### [Source material]
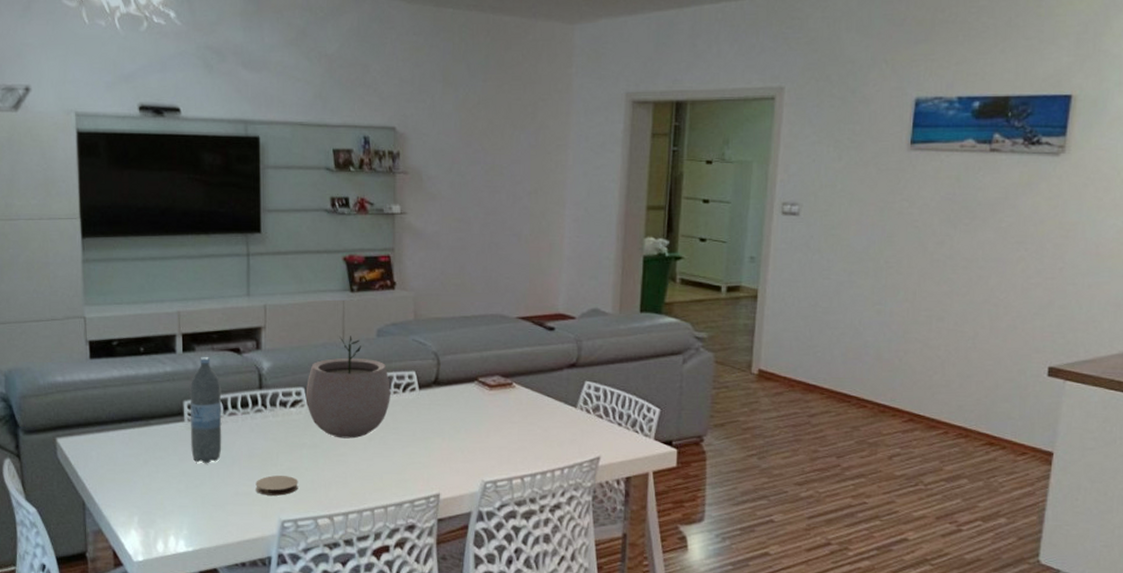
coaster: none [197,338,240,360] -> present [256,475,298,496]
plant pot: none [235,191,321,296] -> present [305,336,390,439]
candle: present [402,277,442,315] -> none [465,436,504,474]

### [Prompt]
Each line from the one containing "plant pot: none" through the end of the material should be restated word for word; leave out every line before it.

### [Answer]
plant pot: none [235,191,321,296] -> present [305,336,390,439]
candle: present [402,277,442,315] -> none [465,436,504,474]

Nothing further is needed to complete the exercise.